L2/11-358

Re:

Parsing the UCD

To:

UTC

From:

Mark Davis

Date:

2011-10-05

Live doc:

http://goo.gl/9MjQJ 

I wrote my original UCD parser some 15 years ago, and with various additions over the years, it was getting pretty crufty and hard to maintain. I decided to see what it would be like to rewrite it…

Alas, it is not that easy to parse the UCD.

While doing this, I found some small problems in properties that I’d recommend we fix now, and some longer term ideas for adding information that would make it easier to parse—those not fully fleshed out, so I’m looking for feedback at this point. I’m filing the shorter-terms issues as separate feedback, so here are the longer terms issues (for post 6.1):

A. Full Machine Readable Parsing

Here are the thoughts I had about cleaning up the data to support fully machine-readable parsing. The following references some rough-draft data files, at the following locations. (The data, while in rough format, was enough to read and validate the UTD.

  1. ExtraPropertyAliases.txt
  2. ExtraPropertyValueAliases.txt
  3. UcdPropertyRegex.txt
  4. UcdExtraParseInfo.txt

Topics:

  1. We need @missing values for every property so that we know what the values are if they do not occur. Some are missing; if there is no other file to put them in, they should be in PropertyValueAliases.
  1. Note that it would be easier to parse if all were uniformly in PropertyValueAliases, instead of being split into different files.
  2. For an example of how this might look, see  ExtraPropertyValueAliases.txt
  1. We don’t clearly distinguish when a missing field value means “no value”, and when it means “empty string” and when it means the “missing value”. For example, in NFKC_CF, an empty value means the empty string, but in the Emoji file or some UnicodeData fields it means “no value” or the “default value”. We should add data to clarify that.
  1. For an example of how this might look, see  ExtraPropertyValueAliases.txt
  2. (look for @empty)
  1. We have regex patterns, but there are problems.
  1. The ones listed in UAX #44 are out-of-date (listed in another document)
  2. None of them are in machine-readable files.
  3. For an example of how this might look, see UcdPropertyRegex.txt
  1. We have quite a number of multivalued properties. We should supply a machine-readable data file that indicates which properties are:
  1. single-valued
  2. multi-valued
  3. extensible: “currently” single-valued, but could potentially change (many Unihan, acc. to John/Richard).
  4. ordered values
  1. where order is significant. That is, in some cases a multivalued property has a set value (the values could be in any order), and in others a list value (where the order is significant, as in kMandarin).
  1. For an example of how this might look, see UcdPropertyRegex.txt
  1. In Unihan regex, we should use the same mechanism for readability of regex that we do in UAX #44. For example, we could replace the following, for a much more readable result.
  1. U\+2?[0-9A-F]{4}(<k[A-Za-z0-9]+(:[TBZ]+)?(,k[A-Za-z0-9]+(:[TBZ]+)?)*)?
  2. by:
  3. $ucodepoint(<$kSemantic(,$kSemantic)*)?
  1. We should extend PropertyAliases.txt to include all of the provisional properties as well. See ExtraPropertyAliases.txt
  2. Parsing UcdFiles is not trivial, because the format varies widely. We should supply more precise information for parsing.
  1. For an example of how this might look, see UcdExtraParseInfo.txt
  1. In PropertyValueAliases, all but ccc have the same field order. Not sure how to do this, but it would be less ugly to parse if it had the same format!
  2. Note that some of these data are not formal properties in the UCD, such as CJK_Radical. They would be cleaner if we made them at least provisional properties.

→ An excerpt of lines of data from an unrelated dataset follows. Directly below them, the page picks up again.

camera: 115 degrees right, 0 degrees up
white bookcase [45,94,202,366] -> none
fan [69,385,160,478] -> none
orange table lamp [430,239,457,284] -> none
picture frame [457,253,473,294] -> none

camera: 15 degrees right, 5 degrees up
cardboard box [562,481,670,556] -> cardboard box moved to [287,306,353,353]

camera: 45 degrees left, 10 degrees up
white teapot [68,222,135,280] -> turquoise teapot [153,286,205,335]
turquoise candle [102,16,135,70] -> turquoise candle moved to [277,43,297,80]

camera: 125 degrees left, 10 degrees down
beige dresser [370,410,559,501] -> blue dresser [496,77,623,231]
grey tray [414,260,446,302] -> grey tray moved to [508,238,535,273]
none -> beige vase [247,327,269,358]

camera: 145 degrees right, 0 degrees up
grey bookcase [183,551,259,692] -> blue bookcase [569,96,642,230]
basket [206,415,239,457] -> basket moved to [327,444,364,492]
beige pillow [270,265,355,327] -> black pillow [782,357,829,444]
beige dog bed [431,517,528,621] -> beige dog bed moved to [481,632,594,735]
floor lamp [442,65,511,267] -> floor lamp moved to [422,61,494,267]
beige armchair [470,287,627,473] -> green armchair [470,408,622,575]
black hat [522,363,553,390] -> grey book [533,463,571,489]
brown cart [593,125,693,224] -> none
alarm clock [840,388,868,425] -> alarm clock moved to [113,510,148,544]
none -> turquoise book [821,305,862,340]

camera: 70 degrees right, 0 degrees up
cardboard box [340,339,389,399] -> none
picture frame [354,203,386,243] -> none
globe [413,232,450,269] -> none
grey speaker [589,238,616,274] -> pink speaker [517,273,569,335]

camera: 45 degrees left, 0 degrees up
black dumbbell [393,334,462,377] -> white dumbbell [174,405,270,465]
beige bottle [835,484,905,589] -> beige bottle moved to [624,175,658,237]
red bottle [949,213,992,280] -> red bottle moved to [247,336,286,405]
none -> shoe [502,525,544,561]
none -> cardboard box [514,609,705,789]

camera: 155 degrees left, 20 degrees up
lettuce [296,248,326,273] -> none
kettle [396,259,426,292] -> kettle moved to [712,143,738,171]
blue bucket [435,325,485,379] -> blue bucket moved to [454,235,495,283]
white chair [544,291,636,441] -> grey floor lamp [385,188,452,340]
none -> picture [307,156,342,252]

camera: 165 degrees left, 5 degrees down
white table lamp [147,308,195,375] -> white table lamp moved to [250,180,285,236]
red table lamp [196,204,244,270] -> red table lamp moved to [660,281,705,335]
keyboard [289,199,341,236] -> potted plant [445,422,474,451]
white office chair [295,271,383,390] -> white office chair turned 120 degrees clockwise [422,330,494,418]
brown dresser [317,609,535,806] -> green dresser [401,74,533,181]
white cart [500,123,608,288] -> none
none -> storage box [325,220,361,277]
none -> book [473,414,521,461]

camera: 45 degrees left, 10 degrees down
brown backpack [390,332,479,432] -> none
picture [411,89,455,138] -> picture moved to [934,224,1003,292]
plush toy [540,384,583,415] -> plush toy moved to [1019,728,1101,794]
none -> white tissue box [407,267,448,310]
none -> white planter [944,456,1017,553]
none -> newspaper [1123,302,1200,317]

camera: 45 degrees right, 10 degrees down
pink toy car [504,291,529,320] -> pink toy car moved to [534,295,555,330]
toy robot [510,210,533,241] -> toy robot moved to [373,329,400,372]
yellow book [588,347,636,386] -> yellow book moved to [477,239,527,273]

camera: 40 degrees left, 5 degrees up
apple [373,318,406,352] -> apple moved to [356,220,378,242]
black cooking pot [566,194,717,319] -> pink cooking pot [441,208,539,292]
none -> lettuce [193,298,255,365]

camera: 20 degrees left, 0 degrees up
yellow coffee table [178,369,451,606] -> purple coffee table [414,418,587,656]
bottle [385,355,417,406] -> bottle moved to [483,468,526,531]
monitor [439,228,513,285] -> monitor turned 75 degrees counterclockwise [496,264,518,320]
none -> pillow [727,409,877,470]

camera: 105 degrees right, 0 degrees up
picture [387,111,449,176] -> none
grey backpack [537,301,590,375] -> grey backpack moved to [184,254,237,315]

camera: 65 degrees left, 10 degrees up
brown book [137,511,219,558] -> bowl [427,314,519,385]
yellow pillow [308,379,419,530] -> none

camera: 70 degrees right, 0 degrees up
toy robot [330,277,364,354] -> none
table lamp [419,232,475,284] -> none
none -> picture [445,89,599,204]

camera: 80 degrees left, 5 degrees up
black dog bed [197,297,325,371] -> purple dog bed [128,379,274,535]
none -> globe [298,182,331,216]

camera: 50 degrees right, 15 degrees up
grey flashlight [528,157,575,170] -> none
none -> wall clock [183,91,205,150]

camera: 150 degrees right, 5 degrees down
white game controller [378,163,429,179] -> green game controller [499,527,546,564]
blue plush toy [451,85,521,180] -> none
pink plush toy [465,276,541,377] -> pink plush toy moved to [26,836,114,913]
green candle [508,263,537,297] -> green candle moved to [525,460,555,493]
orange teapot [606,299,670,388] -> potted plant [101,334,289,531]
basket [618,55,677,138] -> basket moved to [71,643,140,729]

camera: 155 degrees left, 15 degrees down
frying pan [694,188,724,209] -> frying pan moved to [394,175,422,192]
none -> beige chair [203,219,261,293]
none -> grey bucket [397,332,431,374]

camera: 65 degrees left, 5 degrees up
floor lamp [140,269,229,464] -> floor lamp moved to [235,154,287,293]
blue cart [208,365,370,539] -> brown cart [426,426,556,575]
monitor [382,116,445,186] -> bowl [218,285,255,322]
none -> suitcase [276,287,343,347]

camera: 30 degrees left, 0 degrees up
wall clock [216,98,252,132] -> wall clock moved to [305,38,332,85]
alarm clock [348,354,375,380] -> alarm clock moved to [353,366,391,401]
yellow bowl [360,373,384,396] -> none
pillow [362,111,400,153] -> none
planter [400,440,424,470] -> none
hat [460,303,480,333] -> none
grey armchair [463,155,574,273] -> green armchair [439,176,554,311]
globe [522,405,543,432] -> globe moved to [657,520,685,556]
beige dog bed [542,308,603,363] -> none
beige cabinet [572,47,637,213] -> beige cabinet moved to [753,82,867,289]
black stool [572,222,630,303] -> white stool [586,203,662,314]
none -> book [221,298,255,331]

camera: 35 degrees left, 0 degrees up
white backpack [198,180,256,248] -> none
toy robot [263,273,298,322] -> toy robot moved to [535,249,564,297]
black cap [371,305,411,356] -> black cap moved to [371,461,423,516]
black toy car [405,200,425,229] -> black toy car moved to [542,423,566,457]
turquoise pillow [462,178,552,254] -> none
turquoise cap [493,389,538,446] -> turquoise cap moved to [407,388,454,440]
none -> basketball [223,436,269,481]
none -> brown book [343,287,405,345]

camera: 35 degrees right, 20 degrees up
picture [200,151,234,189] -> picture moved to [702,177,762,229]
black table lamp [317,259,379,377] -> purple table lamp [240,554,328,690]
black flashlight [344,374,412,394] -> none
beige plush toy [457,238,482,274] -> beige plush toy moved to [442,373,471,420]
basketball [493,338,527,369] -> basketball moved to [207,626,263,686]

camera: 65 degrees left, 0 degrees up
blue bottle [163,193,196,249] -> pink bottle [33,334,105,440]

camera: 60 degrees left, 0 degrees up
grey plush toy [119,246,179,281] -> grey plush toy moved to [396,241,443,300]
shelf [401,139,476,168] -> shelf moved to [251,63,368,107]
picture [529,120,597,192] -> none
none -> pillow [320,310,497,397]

B. Additional Extracted Data Files

Regarding #6, an alternative would be to have more extracted files covering the the data that are ugly to parse. These include:

  1. UnicodeData; Decomposition_Mapping (The Decomposition_Type already is extracted)
  2. UnicodeData; Simple_Uppercase_Mapping
  3. UnicodeData; Simple_Lowercase_Mapping
  4. UnicodeData; Simple_Titlecase_Mapping
  5. CJKRadicals
  6. CompositionExclusions
  7. CaseFolding ; Simple_Case_Folding
  8. CaseFolding ; Case_Folding
  9. SpecialCasing ; Lowercase_Mapping
  10. SpecialCasing ; Titlecase_Mapping
  11. SpecialCasing ; Uppercase_Mapping

C. General Property File Format

In an ideal world, our data files would all be uniform. Every property would be in its own file, with the file name being the correct long property name, and each line in the file would tell which code points had which property value, something like the following. This makes it as easy as possible for simple parsers.

A_Property_Name.txt

# HEADER

...

1234..5678 ; A_Property_Name ; A_Property_Value # comments

# EOF

While it is far to late to change what we have, any movement towards that for future properties and derived property files would make people’s lives easier. So I suggest that we have the policy of producing future files in this format.